A critical question that arises when considering retirement or if already in the coveted position is, What the hell will I do with my free time? While in the ultimate quest for the retirement holy grail, you’re in the land of make-believe, idealizing the infinite wonders that await. Answers might range from the grandiose to the practical; travel, purchases, repair of all those nagging long neglected chores.
The answers as well as the questions themselves will change when in the reality stage. In the wake stage, you come face to face with reality. Time has a different look. In a flurry of first activities you will take a good view of your home, and your immediate surroundings. You will take time to rest. Then time turns on you and becomes a mammoth gaping black hole that stalks you, haunts you,needs tending to and most importantly, filling, the filling part requiring great amount of thought. Time, with all its various angles, directions, lures, conjures up marvelous possibilities, it can leave you yearning for more, it can overwhelm you and make you ache for internal definitions, for answers, for a sign of what is to come next and for some outside force to rescue you. Putting work aside, you no longer have the cover of work to shield you, define you. Now what? Indeed, now what!

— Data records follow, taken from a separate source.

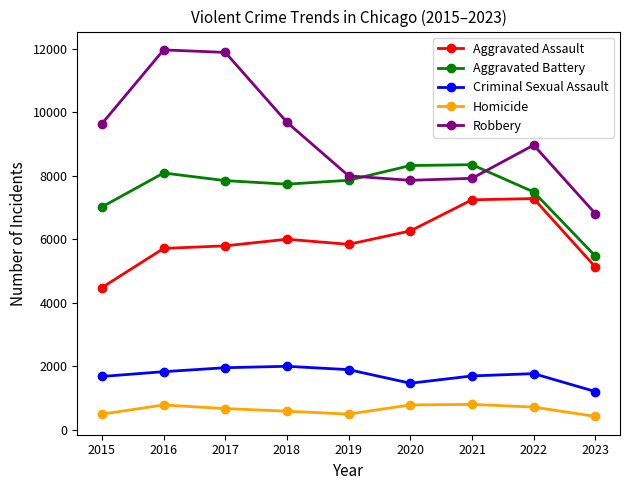

What is the lowest value of the Aggravated Battery series?

5472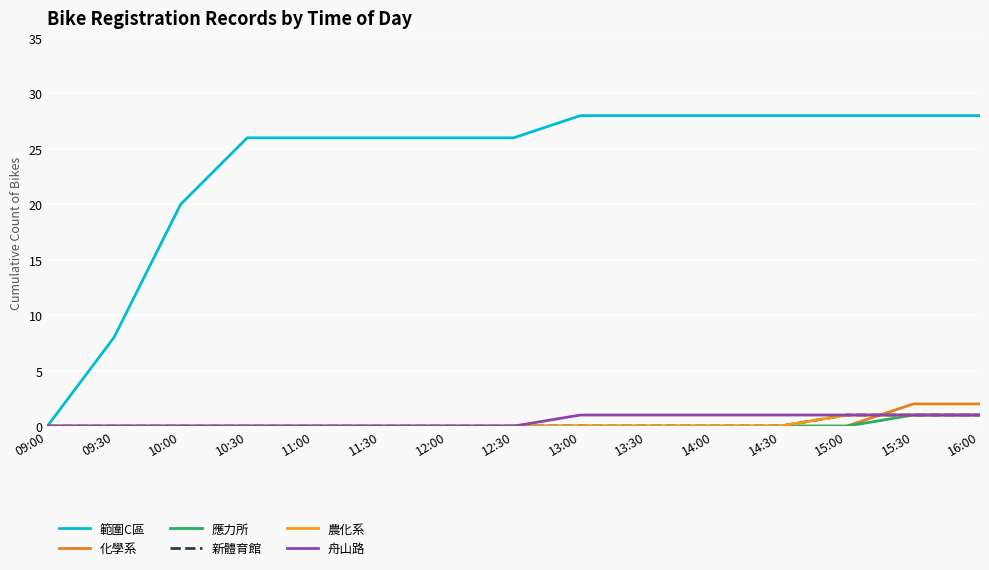

Does the chart have visible grid lines?

Yes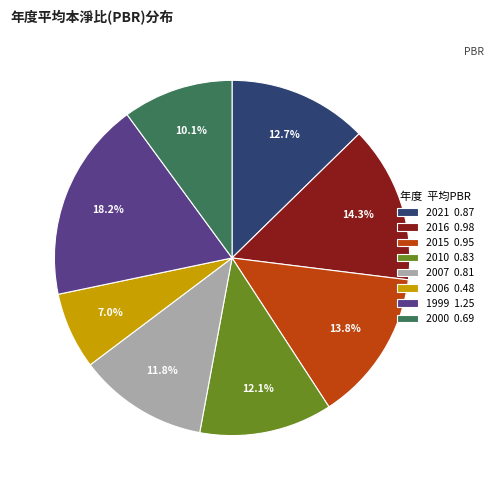

Is the sum of 2006 0.48 and 2021 0.87 greater than half?

No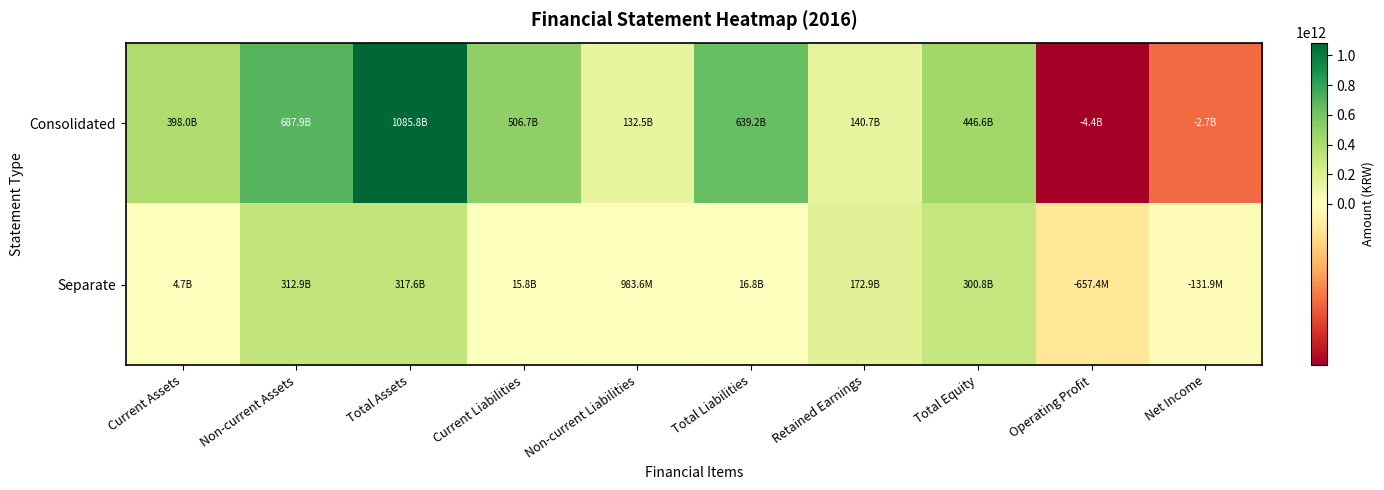

At which category is the sum across all series the highest?

Total Assets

The expression ‘doing nothing’ is highly over-rated, a misnomer, in fact. Ready yourself with ‘carpe diem’ philosophy. Time is different now. The eager anticipation of 4:00 P.M. is irrelevant and brings no joy, except to watch Oprah. 5:00 has a new dimension as well. There is no end of the work day euphoria. The beginning of the day and the end of the day don’t have the same ring to it. Monday doesn’t bring on the angst or dread it once did. Even if your job was a positive place, Mondays did something to yah, which can be said for weekends too. Monday always took such a bad rap. Monday, though a good name for a day of the week, happens to be cast in a harsh role of first place. Who wouldn’t want to be in first place? Monday, if it had a brain, might respond, why me, what did I do to deserve this. I don’t want to be #1, I’d rather be Tuesday or better yet, Friday.

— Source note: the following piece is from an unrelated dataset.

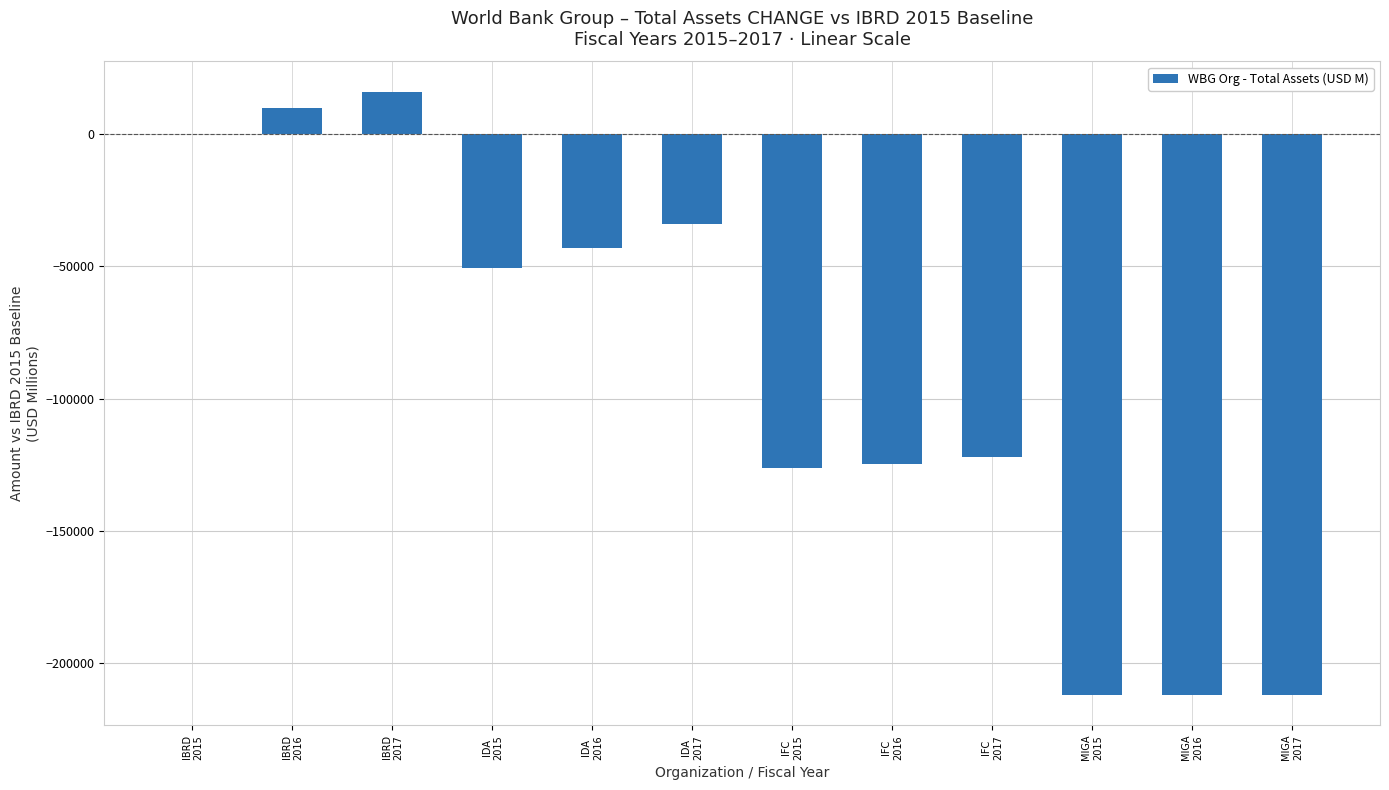

What is the sum of all values?

-1110761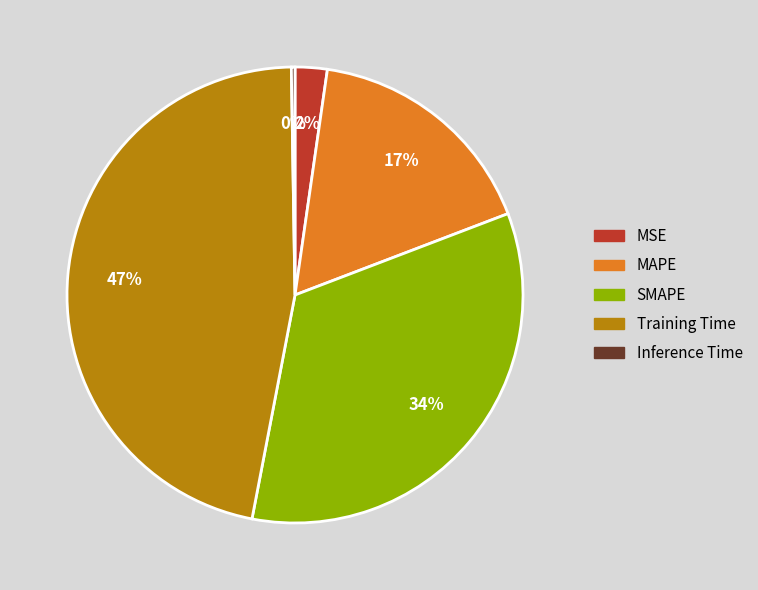

To the nearest percent, what is the average slice percentage?

20%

Other days of the week are nice too. Wednesday is a nice day of the week. Where Lucy had reconfigured her Mondays post retirement, Wednesdays evolved into senior movie day. This day was special. At $4.50 for seniors we became a lot less fussy about our choice of movie. There’ve been some rotters, some memorable ones, too, but the price was right.
If you find that one day is becoming the same as the next and the next, you need to
stop
refresh,
review and
get back on track.
Begin by taping a cartoon on your fridge, change your routine, ask someone to join you for lunch. Make each day a gift to yourself with a promise to smile, rest, eat well and exercise. Lastly, keep the promise.
Monday or Blue Monday, due to it’s placement at the beginning of the work week played the bad guy role. This need no longer be the case. The dread that was felt when Sunday ended and Monday started is done and gone. Build in special activities that differentiate each day from another. For me, Friday is the day I visit Mom, an absolute must day.
It took some time to adjust to the realization that there was no job on Monday morning. No chance to use the expression Blue Monday, no need for those ever popular Monday jitters. Still now, I must confess, Monday jitters emerge without rhyme or reason. Mondays can still exert a sway and bring on slight surges of anxiety. It will pass. Fridays bring on the thank goodness it’s Friday (TGIF) effect. A restaurant, TGI-Friday’s, capitalized on this end of the work week euphoria. The Friday thing will remain, as more folks are available to come out and play.
If you have reached master status at frittering time away, and feeling embarrassment at losing track of time, a calendar to mark off the days is one way to get back on track. Weekends are more notable because of the loud ecstatic clammer over the advent of TGIF. However, when Mondays arrive, and trust they will, the days blur. Prep that calendar for Tuesdays through Thursdays.
No need to concern ourselves with rushing here and scurrying there, for grocery shopping or the mall. Selfishly, we have the sales clerks mostly to ourself to ask endless questions, to harp on the terrible/beautiful weather outdoors, to offer up an opinion on whatever topic arrises, politics, marriage partners, etc, it matters not and whether the listener likes it or not, because we have RETIREMENT POWER!
Helene confides that she is more than concerned about her periods of confinement, as she nears the great event. “I can become a recluse if left to myself, particularly on weekends. I feel that I want to sit still for the first year’. She is straining to put in a full 20 years of service before calling it quits. As a septuagenarian, it’s time.
There certainly will be periods of confinement and sufficient bouts of doubt, sorely needed for recuperation of mind and body from decades of set routine. Your internal time clock will let you know when it is time to move on. And it is critical that you do move on.
As to a small part time job Helene says ‘at my age there is no guilt over needing to stay productive’. My response? BUT, YOU NEED TO BE USEFUL- WHAT ABOUT KEEPING BUSY - HOW DO YOU THINK YOU CAN STAY YOUNG- HEALTHY - IN GOOD SHAPE - followed by an admission, yeah, she’s right.
Karen from NY, NY says she just wants the day to come. Not a fan of lists, she insists that no expectations are attached to the big day. Phase one is only to relax, the possibility of part time job is a mild thought. As far as her original intentions to travel, the weak economy has put a damper on that.
Here is a call to action for relatives and friends. With the hoopla and glee of a retirement party over and done, the afterglow will last for a week or two, maybe a month. When the enormity of what has taken place sets in---- then- - - - . While your beloved friend/relative/neighbor is experiencing solitude for the first few months, be prepared with an invite to lunch, a small gift, a conversation. Ask advice on a topic relevant to the retiree, pick the retiree up for a walk, ice cream, or a drive, in other words extend a helping hand to ease your friend into their new state.